#### Ziel der Übung
Führe den Textauszug über Sudmanns Beispielanalyse zu Vinterbergs „Das Fest“ im Anschluss an seinen letzten Satz weiter.

#### Textauszug
════════
Im dritten, möglicherweise gelungensten Abschnitt
legt Sudmann schließlich eine ausführliche Beispielanalyse
von Vinterbergs 1998 angelaufenen Das Fest vor. Und zwar rückt der
Verfasser sowohl die Figurenkonstellation und -charakterisierung als auch
die Kameraarbeit, die Montage und die Soundebene des Filmes in den Fokus
und kommt hierbei zu einigen hervorragenden Ergebnissen, etwa wenn er
den Kamerablick mit der im Film so prominenten Kindheitsthematik in Beziehung
setzt (S. 109) oder aber, die in einigen Kritiken bereits angesprochenen
Hamlet-Anleihen wesentlich vertiefend, den Protagonisten Christian als
Nachfahren des shakespeareschen Dänenprinzen profiliert (S. 125f.).
Auch die Mitberücksichtigung anderer Dogma-Filme, und zwar vor allem
der radikalen Idioten (1998) von von Trier sowie des in vielerlei Hinsicht
konventionelleren bzw. 'undogmatischeren' Mifune (1999) von Søren
Kragh-Jacobsen, erweist sich in diesem Zusammenhang als gleichermaßen
lohnend wie informativ.
════════
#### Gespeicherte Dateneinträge
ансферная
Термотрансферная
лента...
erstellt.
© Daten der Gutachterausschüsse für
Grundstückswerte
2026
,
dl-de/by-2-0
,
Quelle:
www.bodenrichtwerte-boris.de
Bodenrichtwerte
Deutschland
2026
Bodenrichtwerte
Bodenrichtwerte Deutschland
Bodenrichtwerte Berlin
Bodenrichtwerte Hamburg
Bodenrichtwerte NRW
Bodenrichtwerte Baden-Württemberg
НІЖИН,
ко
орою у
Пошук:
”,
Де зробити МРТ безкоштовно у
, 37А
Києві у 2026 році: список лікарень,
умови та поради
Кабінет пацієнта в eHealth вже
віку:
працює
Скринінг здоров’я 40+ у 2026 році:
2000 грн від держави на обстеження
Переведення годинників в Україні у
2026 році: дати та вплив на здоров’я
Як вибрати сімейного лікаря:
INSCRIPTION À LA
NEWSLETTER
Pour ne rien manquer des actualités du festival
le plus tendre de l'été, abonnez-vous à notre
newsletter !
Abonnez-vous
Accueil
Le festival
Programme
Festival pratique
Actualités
════════
#### Übungsergebnis
Als Fazit sei angemerkt, dass Sudmanns Studie, deren
Abschluss ein ausführlicher Interviewteil bildet (auch Vinterberg
kommt auf zehn Seiten zu Wort), in jeder Hinsicht als lesenswert zu gelten
hat. Hierbei sind es speziell die wissenschaftliche Sorgfalt sowie der
scharfe, auch vermeintlich unbedeutende Details erfassende Blick des Autors,
die für den durchweg positiven Gesamteindruck verantwortlich zeichnen.
Wer sich in Zukunft also mit Dogma 95 beschäftigen wird, der wird
um Sudmanns Untersuchung nicht herumkommen.